▶ YOUR ASSIGNMENT: In the records below, the line with "right eye: (193, 257)" opens the range and the line with "left back paw: (257, 333)" closes it; print that range exactly and nothing else.

▶ TASK INPUTS:

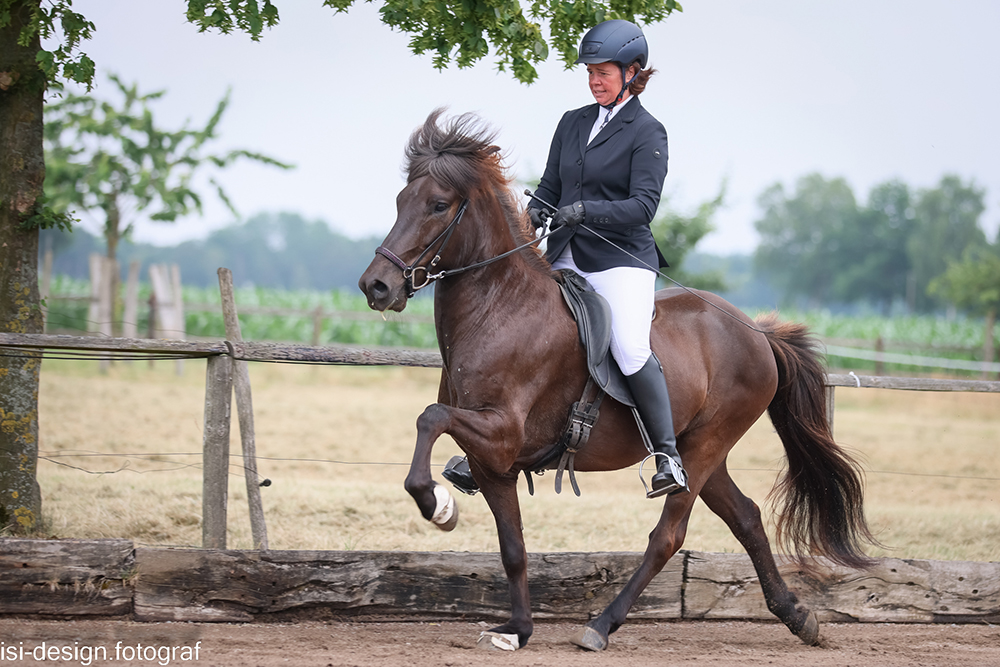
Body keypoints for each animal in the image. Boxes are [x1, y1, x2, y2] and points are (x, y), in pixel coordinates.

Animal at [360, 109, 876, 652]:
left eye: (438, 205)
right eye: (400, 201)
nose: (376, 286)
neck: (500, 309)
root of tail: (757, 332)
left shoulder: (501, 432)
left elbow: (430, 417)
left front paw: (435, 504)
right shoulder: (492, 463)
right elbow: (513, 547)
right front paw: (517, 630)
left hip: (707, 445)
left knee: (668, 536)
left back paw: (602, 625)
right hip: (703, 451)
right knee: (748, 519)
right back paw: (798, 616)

* * *

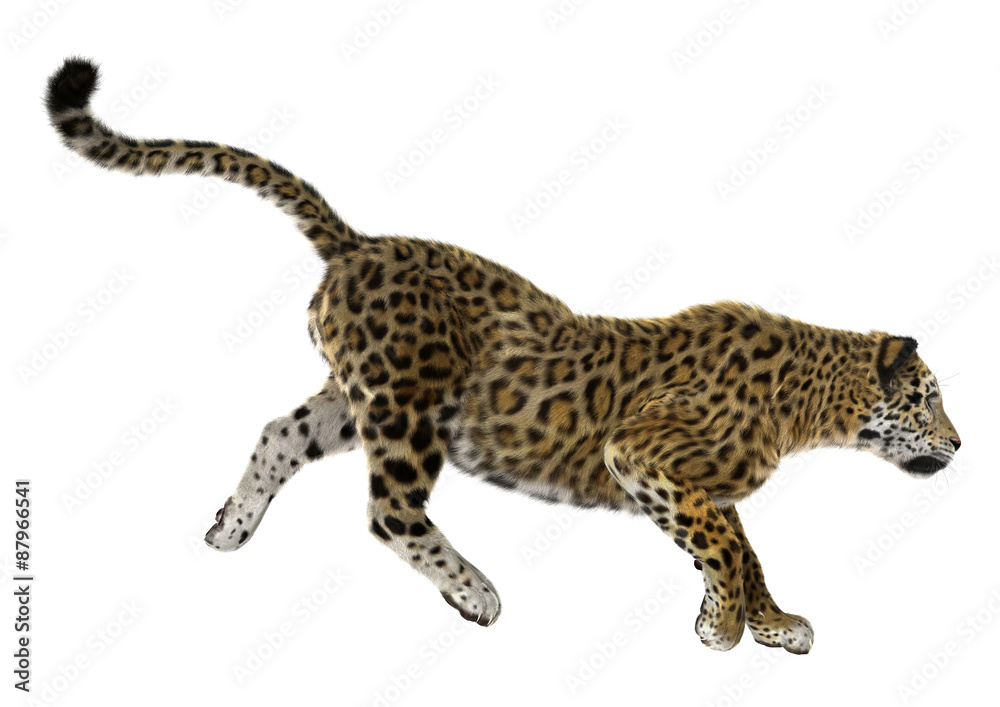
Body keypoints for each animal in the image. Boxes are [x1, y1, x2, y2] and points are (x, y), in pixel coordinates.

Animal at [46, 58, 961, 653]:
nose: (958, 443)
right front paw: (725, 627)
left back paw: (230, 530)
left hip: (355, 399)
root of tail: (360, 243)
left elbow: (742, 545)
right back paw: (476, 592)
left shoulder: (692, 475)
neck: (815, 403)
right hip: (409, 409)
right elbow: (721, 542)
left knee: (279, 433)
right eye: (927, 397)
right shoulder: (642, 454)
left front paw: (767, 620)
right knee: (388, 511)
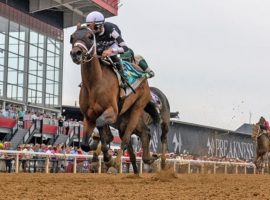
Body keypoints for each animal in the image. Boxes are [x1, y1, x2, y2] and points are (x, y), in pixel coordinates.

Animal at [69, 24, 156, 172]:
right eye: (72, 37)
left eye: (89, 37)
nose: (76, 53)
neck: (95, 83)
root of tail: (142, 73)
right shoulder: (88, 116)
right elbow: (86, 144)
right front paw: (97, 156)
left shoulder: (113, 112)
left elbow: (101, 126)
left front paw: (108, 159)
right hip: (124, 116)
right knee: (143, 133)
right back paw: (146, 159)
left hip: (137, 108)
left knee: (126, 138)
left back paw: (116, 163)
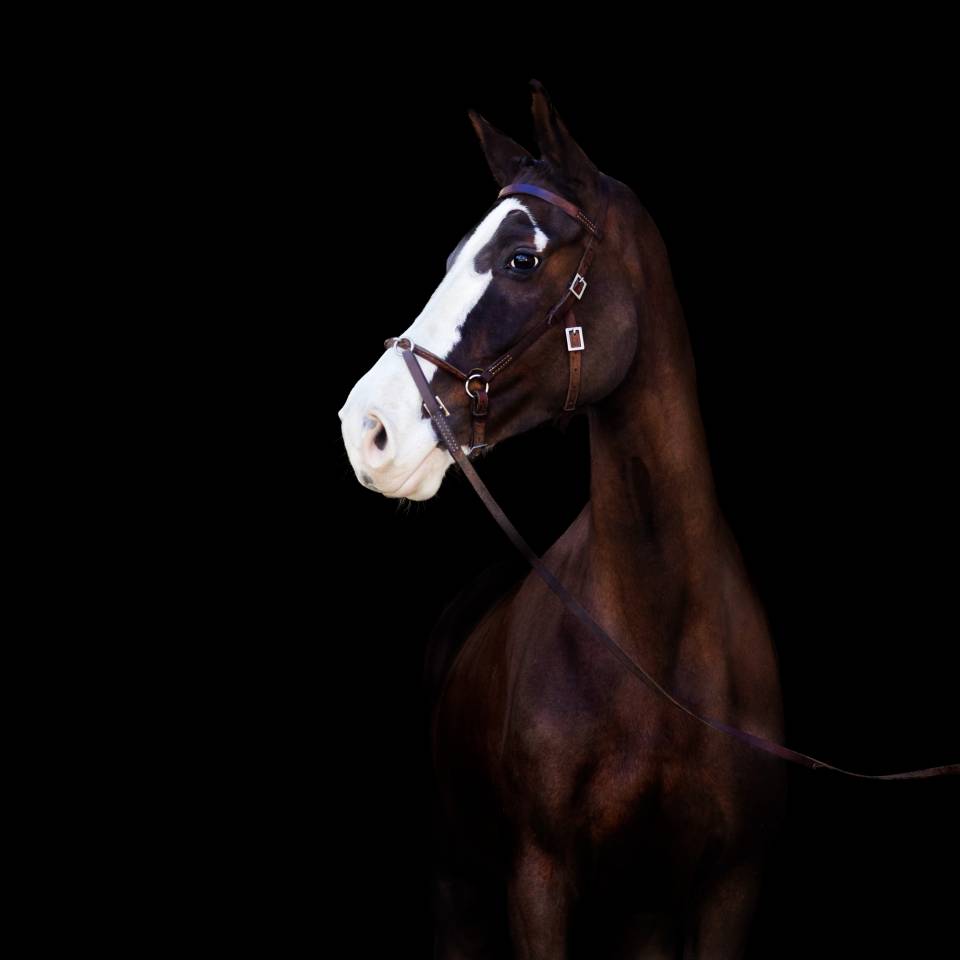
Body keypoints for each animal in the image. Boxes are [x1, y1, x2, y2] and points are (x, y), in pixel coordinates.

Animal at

* * *

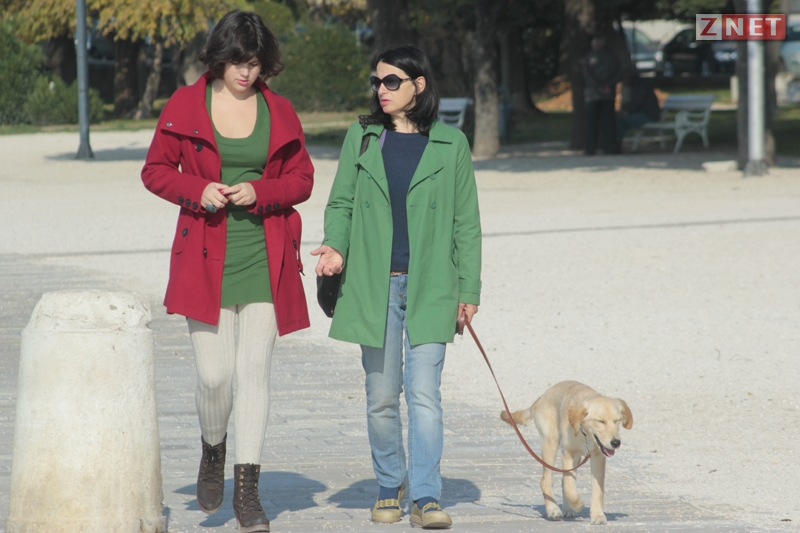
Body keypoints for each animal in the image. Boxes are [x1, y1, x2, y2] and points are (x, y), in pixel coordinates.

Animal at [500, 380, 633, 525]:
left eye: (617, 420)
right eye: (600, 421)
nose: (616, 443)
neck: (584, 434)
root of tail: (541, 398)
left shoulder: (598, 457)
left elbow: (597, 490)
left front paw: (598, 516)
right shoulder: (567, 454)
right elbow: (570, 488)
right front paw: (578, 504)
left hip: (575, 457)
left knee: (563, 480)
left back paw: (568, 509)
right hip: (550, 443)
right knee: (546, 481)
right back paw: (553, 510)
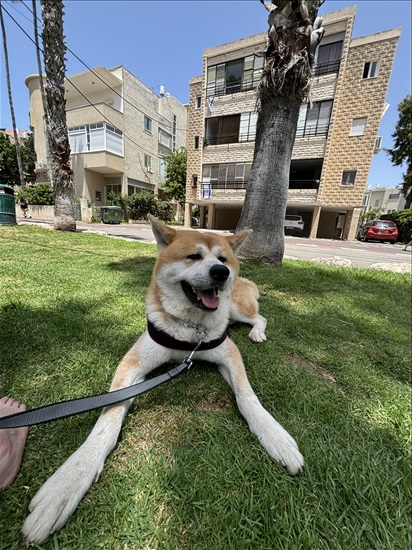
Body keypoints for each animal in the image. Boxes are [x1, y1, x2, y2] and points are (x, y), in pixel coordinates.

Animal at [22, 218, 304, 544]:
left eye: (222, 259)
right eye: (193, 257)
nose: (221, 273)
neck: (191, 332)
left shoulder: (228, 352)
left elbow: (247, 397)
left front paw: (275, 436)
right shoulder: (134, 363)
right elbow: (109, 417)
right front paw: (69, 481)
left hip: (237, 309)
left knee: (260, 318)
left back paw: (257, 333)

▶ RESULT OF THIS EXERCISE:
right eye: (193, 257)
nose: (221, 273)
neck: (191, 332)
left shoulder: (228, 352)
left elbow: (247, 397)
left front paw: (275, 436)
right shoulder: (134, 363)
right elbow: (109, 417)
right front paw: (69, 481)
left hip: (237, 309)
left knee: (260, 318)
left back paw: (257, 333)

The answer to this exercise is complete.